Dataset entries
------------
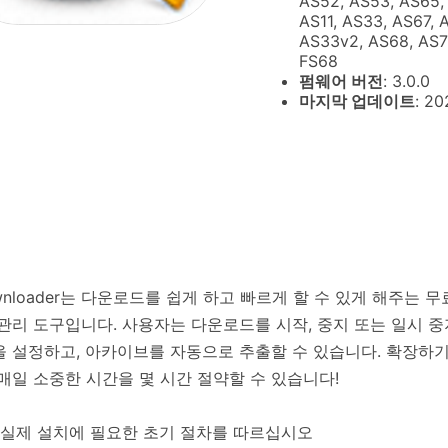
AS52, AS53, AS65, 
AS11, AS33, AS67, 
AS33v2, AS68, AS72
FS68
펌웨어 버전
: 3.0.0
마지막 업데이트
: 20
wnloader는 다운로드를 쉽게 하고 빠르게 할 수 있게 해주는 
관리 도구입니다. 사용자는 다운로드를 시작, 중지 또는 일시 중
 설정하고, 아카이브를 자동으로 추출할 수 있습니다. 확장하
매일 소중한 시간을 몇 시간 절약할 수 있습니다!
 실제 설치에 필요한 초기 절차를 따르십시오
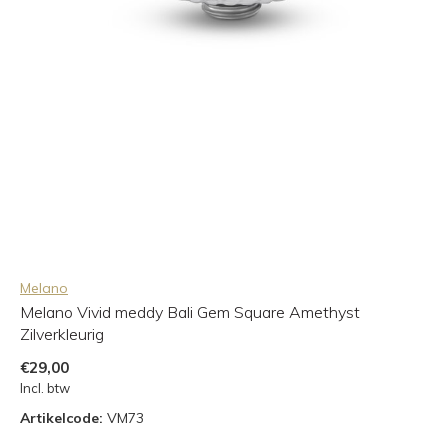
Melano
Melano Vivid meddy Bali Gem Square Amethyst
Zilverkleurig
€29,00
Incl. btw
Artikelcode:
VM73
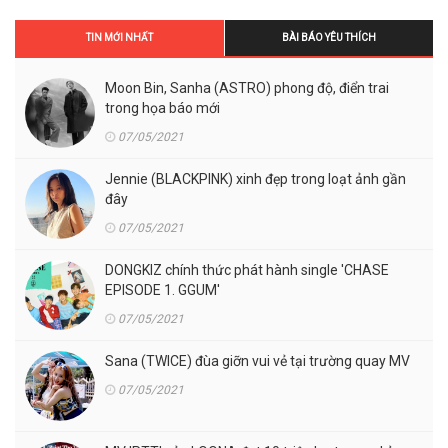
TIN MỚI NHẤT
BÀI BÁO YÊU THÍCH
Moon Bin, Sanha (ASTRO) phong độ, điển trai
trong họa báo mới
07/05/2021
Jennie (BLACKPINK) xinh đẹp trong loạt ảnh gần
đây
07/05/2021
DONGKIZ chính thức phát hành single 'CHASE
EPISODE 1. GGUM'
07/05/2021
Sana (TWICE) đùa giỡn vui vẻ tại trường quay MV
07/05/2021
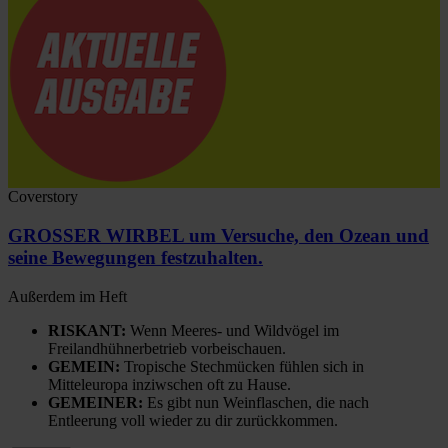
Coverstory
GROSSER WIRBEL um Versuche, den Ozean und
seine Bewegungen festzuhalten.
Außerdem im Heft
RISKANT:
Wenn Meeres- und Wildvögel im
Freilandhühnerbetrieb vorbeischauen.
GEMEIN:
Tropische Stechmücken fühlen sich in
Mitteleuropa inziwschen oft zu Hause.
GEMEINER:
Es gibt nun Weinflaschen, die nach
Entleerung voll wieder zu dir zurückkommen.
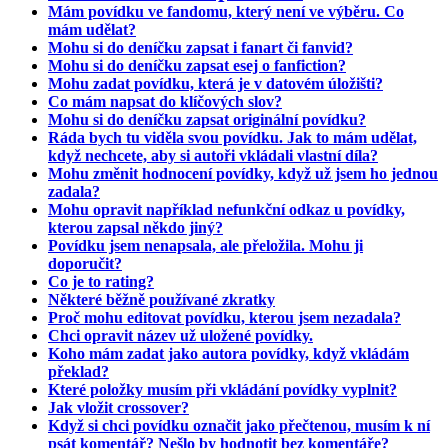
Mám povídku ve fandomu, který není ve výběru. Co
mám udělat?
Mohu si do deníčku zapsat i fanart či fanvid?
Mohu si do deníčku zapsat esej o fanfiction?
Mohu zadat povídku, která je v datovém úložišti?
Co mám napsat do klíčových slov?
Mohu si do deníčku zapsat originální povídku?
Ráda bych tu viděla svou povídku. Jak to mám udělat,
když nechcete, aby si autoři vkládali vlastní díla?
Mohu změnit hodnocení povídky, když už jsem ho jednou
zadala?
Mohu opravit například nefunkční odkaz u povídky,
kterou zapsal někdo jiný?
Povídku jsem nenapsala, ale přeložila. Mohu ji
doporučit?
Co je to rating?
Některé běžně používané zkratky
Proč mohu editovat povídku, kterou jsem nezadala?
Chci opravit název už uložené povídky.
Koho mám zadat jako autora povídky, když vkládám
překlad?
Které položky musím při vkládání povídky vyplnit?
Jak vložit crossover?
Když si chci povídku označit jako přečtenou, musím k ní
psát komentář? Nešlo by hodnotit bez komentáře?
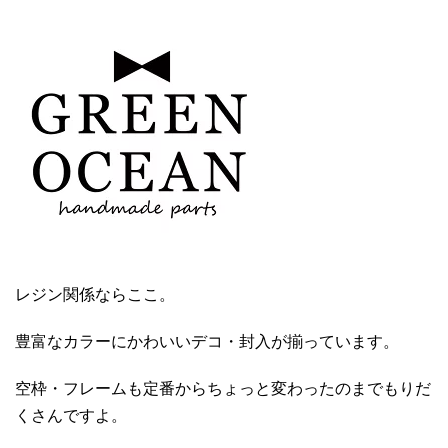
レジン関係ならここ。
豊富なカラーにかわいいデコ・封入が揃っています。
空枠・フレームも定番からちょっと変わったのまでもりだ
くさんですよ。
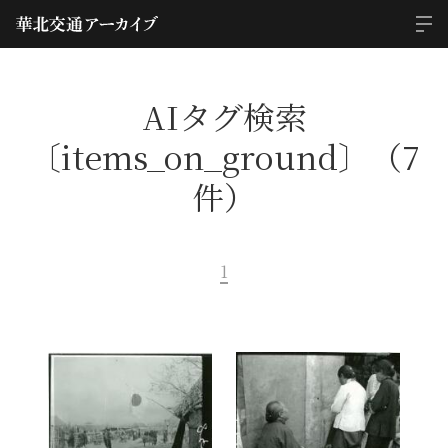
AIタグ検索
〔items_on_ground〕（7
件）
1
------------
Copy all of the lines above word for word. Leave out the pictures.

● **Solution to this problem**:
AS52, AS53, AS65, 
AS11, AS33, AS67, 
AS33v2, AS68, AS72
FS68
펌웨어 버전
: 3.0.0
마지막 업데이트
: 20
wnloader는 다운로드를 쉽게 하고 빠르게 할 수 있게 해주는 
관리 도구입니다. 사용자는 다운로드를 시작, 중지 또는 일시 중
 설정하고, 아카이브를 자동으로 추출할 수 있습니다. 확장하
매일 소중한 시간을 몇 시간 절약할 수 있습니다!
 실제 설치에 필요한 초기 절차를 따르십시오
Melano
Melano Vivid meddy Bali Gem Square Amethyst
Zilverkleurig
€29,00
Incl. btw
Artikelcode:
VM73
TIN MỚI NHẤT
BÀI BÁO YÊU THÍCH
Moon Bin, Sanha (ASTRO) phong độ, điển trai
trong họa báo mới
07/05/2021
Jennie (BLACKPINK) xinh đẹp trong loạt ảnh gần
đây
07/05/2021
DONGKIZ chính thức phát hành single 'CHASE
EPISODE 1. GGUM'
07/05/2021
Sana (TWICE) đùa giỡn vui vẻ tại trường quay MV
07/05/2021
Coverstory
GROSSER WIRBEL um Versuche, den Ozean und
seine Bewegungen festzuhalten.
Außerdem im Heft
RISKANT:
Wenn Meeres- und Wildvögel im
Freilandhühnerbetrieb vorbeischauen.
GEMEIN:
Tropische Stechmücken fühlen sich in
Mitteleuropa inziwschen oft zu Hause.
GEMEINER:
Es gibt nun Weinflaschen, die nach
Entleerung voll wieder zu dir zurückkommen.
Mám povídku ve fandomu, který není ve výběru. Co
mám udělat?
Mohu si do deníčku zapsat i fanart či fanvid?
Mohu si do deníčku zapsat esej o fanfiction?
Mohu zadat povídku, která je v datovém úložišti?
Co mám napsat do klíčových slov?
Mohu si do deníčku zapsat originální povídku?
Ráda bych tu viděla svou povídku. Jak to mám udělat,
když nechcete, aby si autoři vkládali vlastní díla?
Mohu změnit hodnocení povídky, když už jsem ho jednou
zadala?
Mohu opravit například nefunkční odkaz u povídky,
kterou zapsal někdo jiný?
Povídku jsem nenapsala, ale přeložila. Mohu ji
doporučit?
Co je to rating?
Některé běžně používané zkratky
Proč mohu editovat povídku, kterou jsem nezadala?
Chci opravit název už uložené povídky.
Koho mám zadat jako autora povídky, když vkládám
překlad?
Které položky musím při vkládání povídky vyplnit?
Jak vložit crossover?
Když si chci povídku označit jako přečtenou, musím k ní
psát komentář? Nešlo by hodnotit bez komentáře?
レジン関係ならここ。
豊富なカラーにかわいいデコ・封入が揃っています。
空枠・フレームも定番からちょっと変わったのまでもりだ
くさんですよ。
AIタグ検索
〔items_on_ground〕（7
件）
1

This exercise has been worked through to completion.